**EXERCISE:**
Select every line below containing the word "Copy".

**EXTRACTED DATA:**
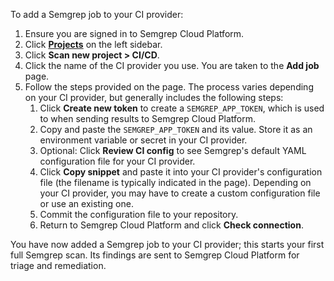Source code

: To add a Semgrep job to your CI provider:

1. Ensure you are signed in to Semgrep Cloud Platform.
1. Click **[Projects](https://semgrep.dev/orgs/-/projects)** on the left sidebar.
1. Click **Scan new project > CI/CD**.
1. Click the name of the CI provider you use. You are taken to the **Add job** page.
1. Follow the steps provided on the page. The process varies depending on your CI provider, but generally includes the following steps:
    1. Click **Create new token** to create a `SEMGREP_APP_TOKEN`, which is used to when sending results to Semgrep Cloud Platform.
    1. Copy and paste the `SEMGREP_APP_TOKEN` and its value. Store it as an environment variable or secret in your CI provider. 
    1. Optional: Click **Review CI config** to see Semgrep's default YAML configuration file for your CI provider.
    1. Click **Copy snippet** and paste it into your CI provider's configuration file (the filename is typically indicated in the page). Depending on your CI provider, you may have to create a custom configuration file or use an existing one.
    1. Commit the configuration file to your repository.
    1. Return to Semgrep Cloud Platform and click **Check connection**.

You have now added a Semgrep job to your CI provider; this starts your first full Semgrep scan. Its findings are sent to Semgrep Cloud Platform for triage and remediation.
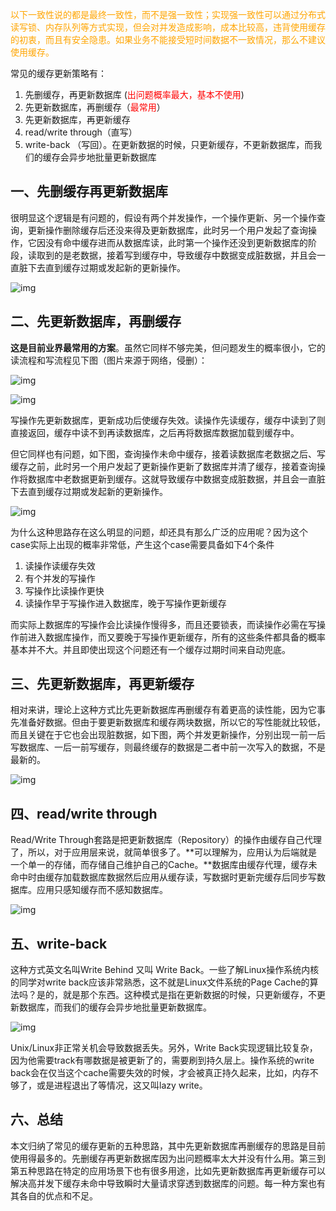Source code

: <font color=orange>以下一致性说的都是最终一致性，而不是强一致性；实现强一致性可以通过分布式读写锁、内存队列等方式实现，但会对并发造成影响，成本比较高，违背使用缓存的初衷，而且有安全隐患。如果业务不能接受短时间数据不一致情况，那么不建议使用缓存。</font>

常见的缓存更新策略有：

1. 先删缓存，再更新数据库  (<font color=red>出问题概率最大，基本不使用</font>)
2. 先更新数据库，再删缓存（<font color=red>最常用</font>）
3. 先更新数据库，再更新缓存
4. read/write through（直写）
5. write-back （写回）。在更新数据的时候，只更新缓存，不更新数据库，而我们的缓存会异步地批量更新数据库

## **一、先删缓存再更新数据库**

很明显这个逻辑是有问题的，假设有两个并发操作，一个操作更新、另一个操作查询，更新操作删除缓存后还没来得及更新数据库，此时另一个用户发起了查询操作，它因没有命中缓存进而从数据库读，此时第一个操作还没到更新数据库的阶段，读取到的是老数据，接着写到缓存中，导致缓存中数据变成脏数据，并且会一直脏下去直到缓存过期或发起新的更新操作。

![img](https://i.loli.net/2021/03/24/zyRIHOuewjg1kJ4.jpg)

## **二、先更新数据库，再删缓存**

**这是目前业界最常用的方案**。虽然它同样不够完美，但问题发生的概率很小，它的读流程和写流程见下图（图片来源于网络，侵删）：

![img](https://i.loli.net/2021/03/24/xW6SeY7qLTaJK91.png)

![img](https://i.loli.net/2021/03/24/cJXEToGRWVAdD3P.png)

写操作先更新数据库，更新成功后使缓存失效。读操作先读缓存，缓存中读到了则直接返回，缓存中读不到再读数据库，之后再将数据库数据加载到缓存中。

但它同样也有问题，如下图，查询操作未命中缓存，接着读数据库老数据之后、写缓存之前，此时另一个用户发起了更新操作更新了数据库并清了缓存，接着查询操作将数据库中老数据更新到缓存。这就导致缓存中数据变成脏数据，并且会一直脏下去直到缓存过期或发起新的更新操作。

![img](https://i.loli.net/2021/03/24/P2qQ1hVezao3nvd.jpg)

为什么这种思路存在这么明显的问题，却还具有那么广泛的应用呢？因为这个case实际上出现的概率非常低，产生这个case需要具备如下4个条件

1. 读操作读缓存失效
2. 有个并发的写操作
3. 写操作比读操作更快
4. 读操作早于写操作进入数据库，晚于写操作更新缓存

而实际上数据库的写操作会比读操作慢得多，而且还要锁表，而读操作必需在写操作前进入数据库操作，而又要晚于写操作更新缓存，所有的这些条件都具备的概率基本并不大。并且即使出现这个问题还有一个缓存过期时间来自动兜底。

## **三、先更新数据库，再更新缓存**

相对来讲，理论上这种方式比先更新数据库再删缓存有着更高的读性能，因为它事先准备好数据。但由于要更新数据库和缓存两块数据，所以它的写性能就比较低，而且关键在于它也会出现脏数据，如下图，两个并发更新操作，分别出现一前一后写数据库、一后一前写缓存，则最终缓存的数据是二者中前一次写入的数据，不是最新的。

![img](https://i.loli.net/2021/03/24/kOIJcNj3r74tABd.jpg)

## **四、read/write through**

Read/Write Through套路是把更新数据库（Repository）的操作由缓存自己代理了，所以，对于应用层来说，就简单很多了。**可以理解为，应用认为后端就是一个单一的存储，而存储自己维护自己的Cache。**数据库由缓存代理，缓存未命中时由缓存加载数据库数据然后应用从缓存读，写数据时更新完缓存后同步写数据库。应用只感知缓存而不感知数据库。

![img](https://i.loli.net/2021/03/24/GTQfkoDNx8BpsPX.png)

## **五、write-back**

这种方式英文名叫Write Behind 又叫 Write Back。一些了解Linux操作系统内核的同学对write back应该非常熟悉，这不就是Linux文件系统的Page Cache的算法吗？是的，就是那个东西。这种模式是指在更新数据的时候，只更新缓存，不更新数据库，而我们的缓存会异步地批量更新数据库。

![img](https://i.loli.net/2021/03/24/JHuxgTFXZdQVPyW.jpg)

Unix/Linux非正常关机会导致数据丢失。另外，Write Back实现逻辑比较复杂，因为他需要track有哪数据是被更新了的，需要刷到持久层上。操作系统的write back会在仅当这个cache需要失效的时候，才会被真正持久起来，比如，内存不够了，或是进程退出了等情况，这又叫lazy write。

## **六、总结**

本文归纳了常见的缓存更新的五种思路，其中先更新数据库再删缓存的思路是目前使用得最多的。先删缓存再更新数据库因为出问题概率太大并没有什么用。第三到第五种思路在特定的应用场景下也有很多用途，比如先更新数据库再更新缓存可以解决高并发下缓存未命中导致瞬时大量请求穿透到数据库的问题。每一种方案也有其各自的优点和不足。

**SOLUTION FOR THIS EXERCISE:**
    1. Copy and paste the `SEMGREP_APP_TOKEN` and its value. Store it as an environment variable or secret in your CI provider. 
    1. Click **Copy snippet** and paste it into your CI provider's configuration file (the filename is typically indicated in the page). Depending on your CI provider, you may have to create a custom configuration file or use an existing one.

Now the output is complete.